Start of Block

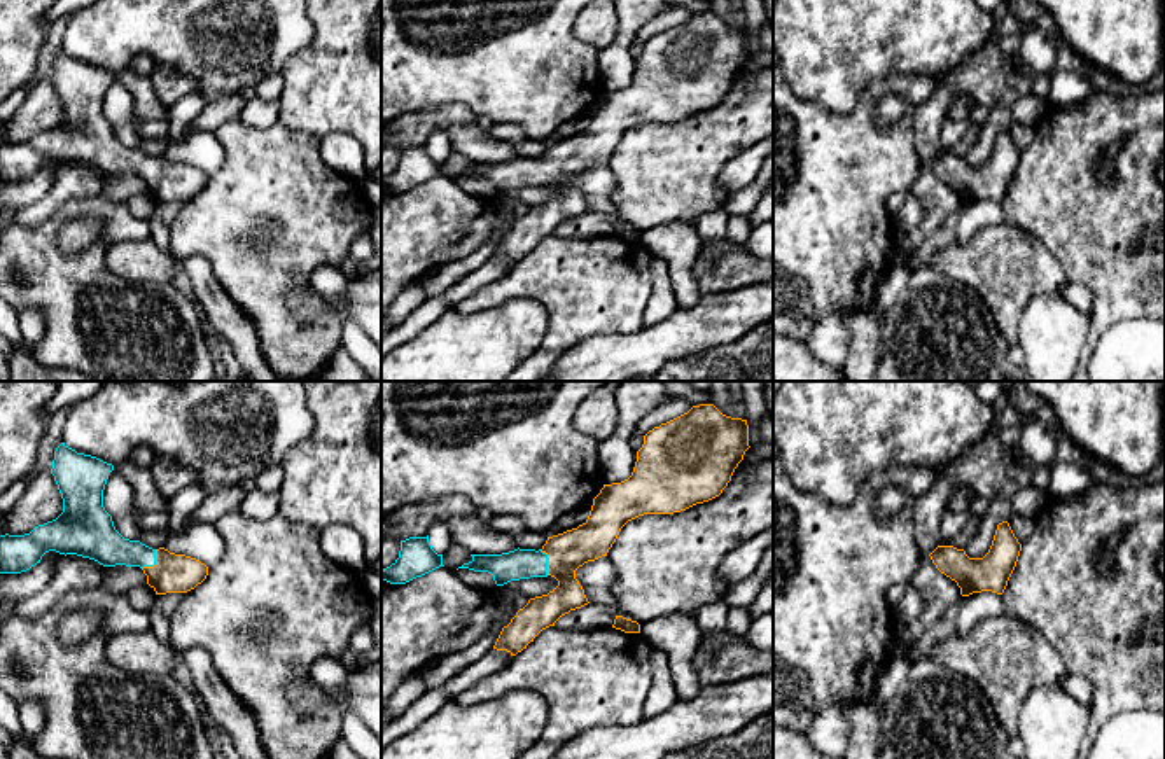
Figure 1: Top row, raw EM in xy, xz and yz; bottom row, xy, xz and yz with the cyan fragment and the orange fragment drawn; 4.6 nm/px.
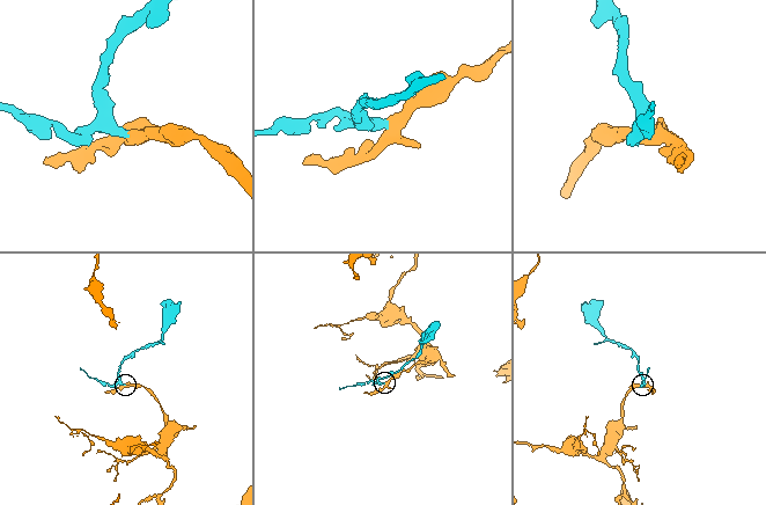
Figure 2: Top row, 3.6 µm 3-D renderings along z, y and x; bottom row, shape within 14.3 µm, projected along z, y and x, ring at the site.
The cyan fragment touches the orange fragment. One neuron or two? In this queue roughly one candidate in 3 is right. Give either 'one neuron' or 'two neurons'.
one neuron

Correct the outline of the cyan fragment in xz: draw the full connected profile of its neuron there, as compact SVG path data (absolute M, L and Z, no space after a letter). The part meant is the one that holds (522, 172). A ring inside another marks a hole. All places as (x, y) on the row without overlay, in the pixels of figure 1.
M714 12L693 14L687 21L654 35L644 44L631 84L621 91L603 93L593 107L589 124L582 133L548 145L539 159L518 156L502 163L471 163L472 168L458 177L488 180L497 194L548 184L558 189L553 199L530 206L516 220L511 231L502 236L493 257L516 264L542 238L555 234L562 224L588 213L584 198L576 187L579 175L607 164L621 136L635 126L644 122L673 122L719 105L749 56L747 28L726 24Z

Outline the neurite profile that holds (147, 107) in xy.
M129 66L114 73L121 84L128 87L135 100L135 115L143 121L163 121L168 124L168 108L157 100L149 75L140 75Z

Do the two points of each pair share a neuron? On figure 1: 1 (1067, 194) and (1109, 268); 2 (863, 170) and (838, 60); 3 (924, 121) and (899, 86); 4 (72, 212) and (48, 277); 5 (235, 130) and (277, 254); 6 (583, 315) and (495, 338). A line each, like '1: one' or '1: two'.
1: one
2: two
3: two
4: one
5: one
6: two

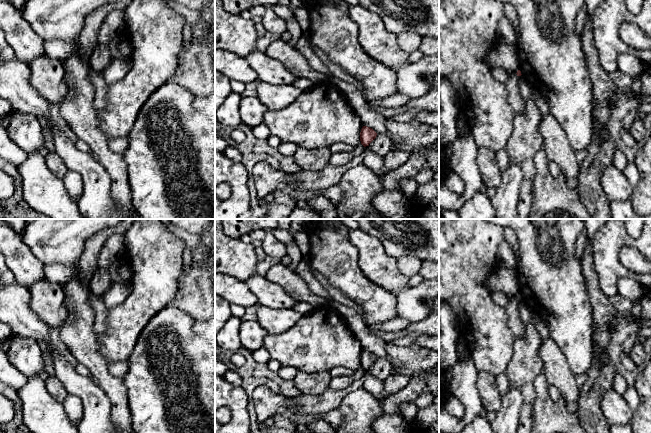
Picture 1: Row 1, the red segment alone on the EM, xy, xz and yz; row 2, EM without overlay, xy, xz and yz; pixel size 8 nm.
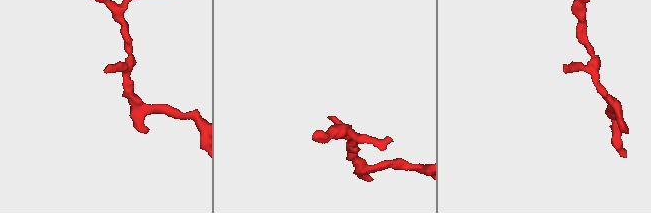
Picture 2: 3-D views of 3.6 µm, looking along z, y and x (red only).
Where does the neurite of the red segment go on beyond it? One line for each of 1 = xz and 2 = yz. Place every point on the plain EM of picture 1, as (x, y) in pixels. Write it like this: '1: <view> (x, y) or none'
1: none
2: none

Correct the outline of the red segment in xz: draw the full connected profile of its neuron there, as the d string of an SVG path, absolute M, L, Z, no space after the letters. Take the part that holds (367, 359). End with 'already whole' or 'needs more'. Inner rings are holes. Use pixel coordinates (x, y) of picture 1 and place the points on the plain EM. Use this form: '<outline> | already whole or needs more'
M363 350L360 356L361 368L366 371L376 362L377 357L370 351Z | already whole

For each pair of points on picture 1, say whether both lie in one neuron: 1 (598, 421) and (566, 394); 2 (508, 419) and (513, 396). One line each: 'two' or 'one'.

End of Block

> WHAT YOU NEED TO DO
Return each line of the data above that includes the word "bottom".

> RESULT FOR THIS TASK
Figure 1: Top row, raw EM in xy, xz and yz; bottom row, xy, xz and yz with the cyan fragment and the orange fragment drawn; 4.6 nm/px.
Figure 2: Top row, 3.6 µm 3-D renderings along z, y and x; bottom row, shape within 14.3 µm, projected along z, y and x, ring at the site.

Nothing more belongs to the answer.